【質問者】柴田 茂 帝京大学医学部腎臓内科教授
【低たんぱく質ご飯は,たんぱく質制限のアドヒアランスを向上させる有効なツールと考えられる】
このたび,日本腎臓学会の「CKD診療ガイドライン2023」が刊行されました。CKDの食事療法におけるたんぱく質制限については,これまでの国内外のエビデンスから「CKDの進行を抑制するためにたんぱく質摂取量を制限することを推奨する」ことが示されています1)。そして,実際の推奨量は「慢性腎臓病に対する食事療法基準2014年版」の記載が目安になると考えられます。

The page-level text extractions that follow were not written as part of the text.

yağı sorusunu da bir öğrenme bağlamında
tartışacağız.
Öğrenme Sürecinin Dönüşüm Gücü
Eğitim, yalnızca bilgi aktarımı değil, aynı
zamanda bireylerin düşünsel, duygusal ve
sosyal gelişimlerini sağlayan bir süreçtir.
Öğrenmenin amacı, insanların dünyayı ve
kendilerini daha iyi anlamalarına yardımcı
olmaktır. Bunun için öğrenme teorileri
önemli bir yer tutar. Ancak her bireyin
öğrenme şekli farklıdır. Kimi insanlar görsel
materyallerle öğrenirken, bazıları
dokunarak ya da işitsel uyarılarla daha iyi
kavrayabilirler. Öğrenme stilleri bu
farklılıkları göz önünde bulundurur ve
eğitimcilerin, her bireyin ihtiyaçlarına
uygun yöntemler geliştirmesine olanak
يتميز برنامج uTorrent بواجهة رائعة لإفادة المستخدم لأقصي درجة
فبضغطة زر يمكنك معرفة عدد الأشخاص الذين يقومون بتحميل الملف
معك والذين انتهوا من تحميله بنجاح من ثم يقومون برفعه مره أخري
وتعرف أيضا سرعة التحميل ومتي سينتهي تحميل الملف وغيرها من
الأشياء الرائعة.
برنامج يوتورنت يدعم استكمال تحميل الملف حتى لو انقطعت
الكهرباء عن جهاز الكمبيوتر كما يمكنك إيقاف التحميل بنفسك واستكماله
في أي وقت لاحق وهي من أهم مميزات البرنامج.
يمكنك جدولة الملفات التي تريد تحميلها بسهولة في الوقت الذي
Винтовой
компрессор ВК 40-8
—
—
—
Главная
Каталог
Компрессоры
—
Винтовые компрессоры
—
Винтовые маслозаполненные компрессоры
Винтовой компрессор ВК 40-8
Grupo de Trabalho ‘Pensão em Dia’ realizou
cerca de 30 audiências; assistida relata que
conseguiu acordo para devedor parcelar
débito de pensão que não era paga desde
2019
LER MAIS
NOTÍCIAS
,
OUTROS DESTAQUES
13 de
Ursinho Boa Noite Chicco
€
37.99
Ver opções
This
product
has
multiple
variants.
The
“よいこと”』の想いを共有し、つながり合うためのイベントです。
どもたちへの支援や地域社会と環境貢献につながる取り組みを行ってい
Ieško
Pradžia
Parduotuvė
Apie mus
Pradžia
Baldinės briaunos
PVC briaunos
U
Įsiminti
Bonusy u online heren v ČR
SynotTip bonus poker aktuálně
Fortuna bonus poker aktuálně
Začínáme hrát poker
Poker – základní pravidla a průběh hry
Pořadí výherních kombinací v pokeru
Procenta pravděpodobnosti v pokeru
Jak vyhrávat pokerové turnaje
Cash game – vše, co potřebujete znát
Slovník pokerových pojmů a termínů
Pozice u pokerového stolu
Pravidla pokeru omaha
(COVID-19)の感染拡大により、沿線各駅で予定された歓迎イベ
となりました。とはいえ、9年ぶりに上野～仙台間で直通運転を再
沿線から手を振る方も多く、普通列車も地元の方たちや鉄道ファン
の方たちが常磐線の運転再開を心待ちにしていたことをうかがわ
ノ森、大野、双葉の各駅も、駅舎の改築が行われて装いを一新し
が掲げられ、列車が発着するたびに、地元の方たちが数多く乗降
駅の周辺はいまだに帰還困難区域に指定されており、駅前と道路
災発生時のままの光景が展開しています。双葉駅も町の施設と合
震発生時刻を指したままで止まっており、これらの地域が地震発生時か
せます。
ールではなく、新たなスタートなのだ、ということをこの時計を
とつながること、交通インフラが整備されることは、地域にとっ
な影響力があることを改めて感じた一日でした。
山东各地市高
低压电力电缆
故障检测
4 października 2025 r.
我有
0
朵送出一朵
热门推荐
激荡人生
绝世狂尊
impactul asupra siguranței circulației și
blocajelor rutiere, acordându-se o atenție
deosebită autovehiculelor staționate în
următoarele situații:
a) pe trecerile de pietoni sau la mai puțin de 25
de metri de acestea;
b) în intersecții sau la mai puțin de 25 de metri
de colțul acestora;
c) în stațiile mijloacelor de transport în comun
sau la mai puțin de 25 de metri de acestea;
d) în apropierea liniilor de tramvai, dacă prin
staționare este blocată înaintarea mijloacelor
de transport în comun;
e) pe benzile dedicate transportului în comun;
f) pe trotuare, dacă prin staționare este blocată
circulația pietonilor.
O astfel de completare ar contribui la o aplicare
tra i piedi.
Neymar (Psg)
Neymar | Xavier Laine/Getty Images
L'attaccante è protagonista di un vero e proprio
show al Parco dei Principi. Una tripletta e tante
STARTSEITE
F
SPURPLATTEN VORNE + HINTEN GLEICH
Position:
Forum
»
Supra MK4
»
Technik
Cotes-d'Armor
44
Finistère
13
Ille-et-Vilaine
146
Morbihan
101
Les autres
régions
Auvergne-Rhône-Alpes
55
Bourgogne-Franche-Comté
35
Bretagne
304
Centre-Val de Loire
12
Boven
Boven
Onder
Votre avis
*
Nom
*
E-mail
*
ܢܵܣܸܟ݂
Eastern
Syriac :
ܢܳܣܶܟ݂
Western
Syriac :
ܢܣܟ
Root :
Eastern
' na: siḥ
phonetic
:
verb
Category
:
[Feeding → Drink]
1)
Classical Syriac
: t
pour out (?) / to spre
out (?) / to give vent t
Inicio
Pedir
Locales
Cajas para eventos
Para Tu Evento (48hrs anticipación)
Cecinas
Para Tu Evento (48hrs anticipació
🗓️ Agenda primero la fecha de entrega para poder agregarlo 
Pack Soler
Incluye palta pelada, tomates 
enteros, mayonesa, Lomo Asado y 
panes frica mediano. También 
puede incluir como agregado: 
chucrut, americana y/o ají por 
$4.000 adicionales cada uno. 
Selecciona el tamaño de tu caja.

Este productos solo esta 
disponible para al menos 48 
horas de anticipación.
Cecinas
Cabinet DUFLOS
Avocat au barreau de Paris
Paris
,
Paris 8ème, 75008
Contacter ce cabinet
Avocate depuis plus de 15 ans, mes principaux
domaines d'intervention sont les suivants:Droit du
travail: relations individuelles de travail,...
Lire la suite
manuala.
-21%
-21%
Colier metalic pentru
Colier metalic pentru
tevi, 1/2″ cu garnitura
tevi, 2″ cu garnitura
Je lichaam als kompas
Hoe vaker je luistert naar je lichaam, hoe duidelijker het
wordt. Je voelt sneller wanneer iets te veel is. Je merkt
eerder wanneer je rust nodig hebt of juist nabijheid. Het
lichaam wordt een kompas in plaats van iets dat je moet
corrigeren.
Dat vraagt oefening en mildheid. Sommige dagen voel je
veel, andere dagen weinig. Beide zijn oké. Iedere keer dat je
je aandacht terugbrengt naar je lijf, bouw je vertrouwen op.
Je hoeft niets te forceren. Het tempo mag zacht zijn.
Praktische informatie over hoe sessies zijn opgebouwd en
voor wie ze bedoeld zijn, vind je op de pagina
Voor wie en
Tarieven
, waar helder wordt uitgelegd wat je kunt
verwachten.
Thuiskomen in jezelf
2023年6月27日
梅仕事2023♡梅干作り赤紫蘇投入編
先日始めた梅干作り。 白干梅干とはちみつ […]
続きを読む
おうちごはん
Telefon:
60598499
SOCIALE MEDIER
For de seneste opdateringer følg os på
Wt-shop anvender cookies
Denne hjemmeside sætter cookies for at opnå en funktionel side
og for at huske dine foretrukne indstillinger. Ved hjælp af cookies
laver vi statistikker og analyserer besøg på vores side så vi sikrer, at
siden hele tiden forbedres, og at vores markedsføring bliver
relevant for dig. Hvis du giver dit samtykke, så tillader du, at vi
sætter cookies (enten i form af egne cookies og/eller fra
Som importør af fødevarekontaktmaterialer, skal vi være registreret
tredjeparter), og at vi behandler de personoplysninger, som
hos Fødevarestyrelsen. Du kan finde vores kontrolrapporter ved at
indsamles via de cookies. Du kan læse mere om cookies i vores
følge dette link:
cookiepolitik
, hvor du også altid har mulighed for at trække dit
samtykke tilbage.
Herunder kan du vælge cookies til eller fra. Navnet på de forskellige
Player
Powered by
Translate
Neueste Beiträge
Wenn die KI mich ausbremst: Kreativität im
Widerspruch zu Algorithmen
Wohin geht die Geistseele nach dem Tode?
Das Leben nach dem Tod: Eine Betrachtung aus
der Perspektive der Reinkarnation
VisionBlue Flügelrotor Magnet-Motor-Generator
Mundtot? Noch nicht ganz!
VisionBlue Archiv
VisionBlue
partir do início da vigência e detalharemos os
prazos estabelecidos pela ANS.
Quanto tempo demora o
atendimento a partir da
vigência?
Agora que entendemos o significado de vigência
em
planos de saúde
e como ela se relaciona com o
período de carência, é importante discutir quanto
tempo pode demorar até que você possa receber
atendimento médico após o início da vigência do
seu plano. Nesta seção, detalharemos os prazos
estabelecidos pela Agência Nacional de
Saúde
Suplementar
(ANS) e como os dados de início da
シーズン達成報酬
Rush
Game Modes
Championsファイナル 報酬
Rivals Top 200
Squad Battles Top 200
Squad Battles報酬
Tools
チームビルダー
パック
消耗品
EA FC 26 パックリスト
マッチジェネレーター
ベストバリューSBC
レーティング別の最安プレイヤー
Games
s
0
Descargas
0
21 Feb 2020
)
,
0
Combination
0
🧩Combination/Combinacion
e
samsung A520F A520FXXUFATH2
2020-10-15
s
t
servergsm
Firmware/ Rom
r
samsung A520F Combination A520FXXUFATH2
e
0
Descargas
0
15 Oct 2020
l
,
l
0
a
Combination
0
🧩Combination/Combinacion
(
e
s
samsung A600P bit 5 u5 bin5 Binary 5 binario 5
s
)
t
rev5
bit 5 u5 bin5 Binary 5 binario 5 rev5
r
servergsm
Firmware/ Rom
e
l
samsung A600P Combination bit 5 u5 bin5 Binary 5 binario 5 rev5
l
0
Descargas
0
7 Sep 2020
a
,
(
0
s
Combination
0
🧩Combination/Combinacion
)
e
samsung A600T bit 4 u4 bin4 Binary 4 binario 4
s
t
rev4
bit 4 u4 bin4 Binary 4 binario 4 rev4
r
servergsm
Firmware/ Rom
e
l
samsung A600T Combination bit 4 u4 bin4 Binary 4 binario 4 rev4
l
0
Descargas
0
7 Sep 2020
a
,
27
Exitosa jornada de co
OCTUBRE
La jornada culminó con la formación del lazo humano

その一方で,高齢CKD患者を念頭に置いた「サルコペニア・フレイルを合併した保存期CKDの食事療法の提言」(2019年)も報告されており,サルコペニア・フレイルを合併したCKD患者では,そのアウトカムである末期腎不全および死亡・心血管死の絶対リスクなどを総合的に評価し,末期腎不全のリスクが低い(サルコペニア・フレイルの治療を優先する)症例において,運動療法の実施とともにたんぱく質制限を緩和してもよいと考えられることが記載されています2)。いずれにおいても,患者の状態をよく把握し,管理栄養士による栄養指導後にもモニタリングを行いながら管理することが重要です。